◆ **Problem description**: Retype the data between the lines holding "6 YKS Adaylarına" and "пяти лет с видом на жительство (ВНЖ).", inclusive, and leave the pictures out of your answer.
BEGIN Dataset extract
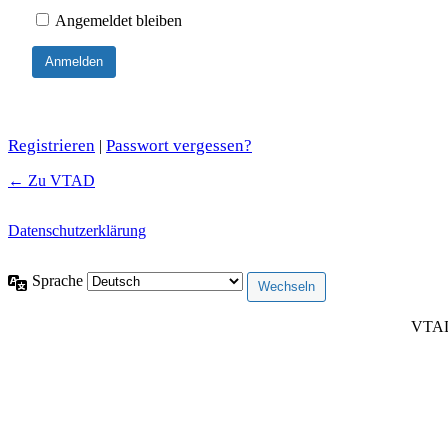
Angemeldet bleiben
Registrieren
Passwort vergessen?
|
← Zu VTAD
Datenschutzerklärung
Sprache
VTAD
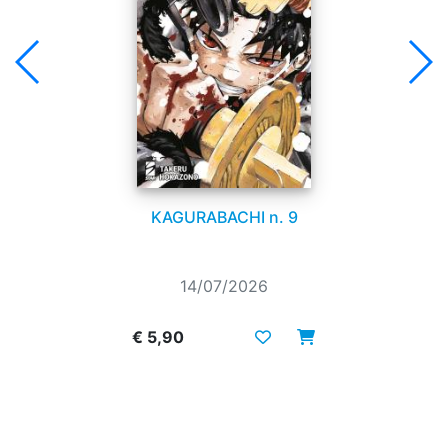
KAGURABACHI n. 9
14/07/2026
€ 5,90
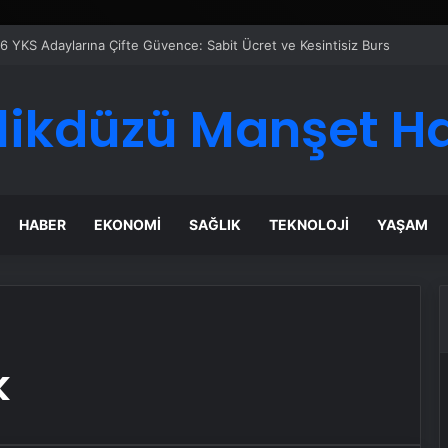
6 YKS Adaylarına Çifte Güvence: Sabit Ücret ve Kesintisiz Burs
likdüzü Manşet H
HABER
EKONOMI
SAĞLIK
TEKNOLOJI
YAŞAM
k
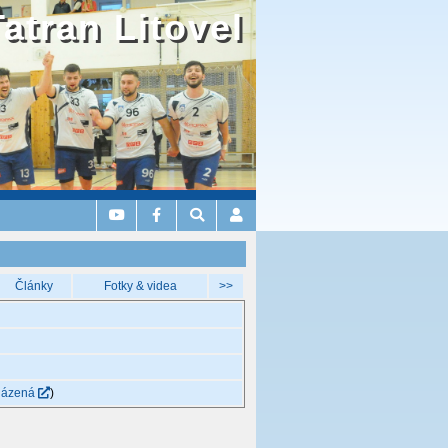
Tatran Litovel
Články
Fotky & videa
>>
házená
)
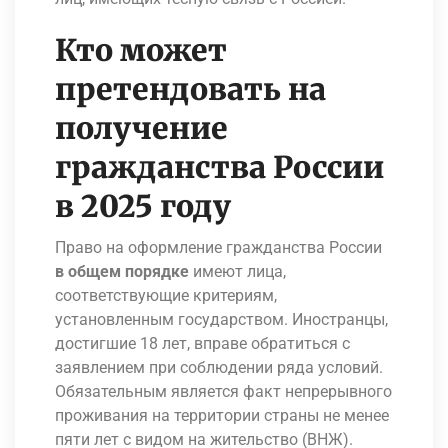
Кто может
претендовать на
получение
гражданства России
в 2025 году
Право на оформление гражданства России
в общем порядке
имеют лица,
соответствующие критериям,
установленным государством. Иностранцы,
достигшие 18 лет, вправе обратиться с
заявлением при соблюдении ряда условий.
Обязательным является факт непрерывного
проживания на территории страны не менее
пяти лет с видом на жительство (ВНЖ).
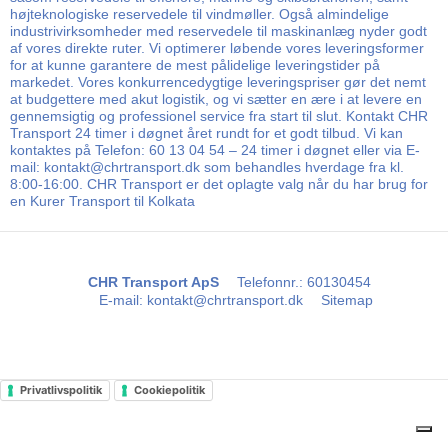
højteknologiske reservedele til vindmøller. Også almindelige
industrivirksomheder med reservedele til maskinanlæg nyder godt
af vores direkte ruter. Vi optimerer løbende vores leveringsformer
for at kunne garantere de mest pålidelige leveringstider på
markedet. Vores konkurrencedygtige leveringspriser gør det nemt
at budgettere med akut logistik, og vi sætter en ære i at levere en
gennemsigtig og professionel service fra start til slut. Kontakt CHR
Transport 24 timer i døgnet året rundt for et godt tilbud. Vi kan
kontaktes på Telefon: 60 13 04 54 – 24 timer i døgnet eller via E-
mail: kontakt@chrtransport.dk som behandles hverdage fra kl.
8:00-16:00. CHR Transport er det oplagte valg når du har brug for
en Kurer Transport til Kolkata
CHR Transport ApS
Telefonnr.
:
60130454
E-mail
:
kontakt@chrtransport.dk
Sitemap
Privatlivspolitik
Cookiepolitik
END Dataset extract
◆ **Written response**:
6 YKS Adaylarına Çifte Güvence: Sabit Ücret ve Kesintisiz Burs
likdüzü Manşet H
HABER
EKONOMI
SAĞLIK
TEKNOLOJI
YAŞAM
k
Tatran Litovel
Články
Fotky & videa
>>
házená
)
Кто может
претендовать на
получение
гражданства России
в 2025 году
Право на оформление гражданства России
в общем порядке
имеют лица,
соответствующие критериям,
установленным государством. Иностранцы,
достигшие 18 лет, вправе обратиться с
заявлением при соблюдении ряда условий.
Обязательным является факт непрерывного
проживания на территории страны не менее
пяти лет с видом на жительство (ВНЖ).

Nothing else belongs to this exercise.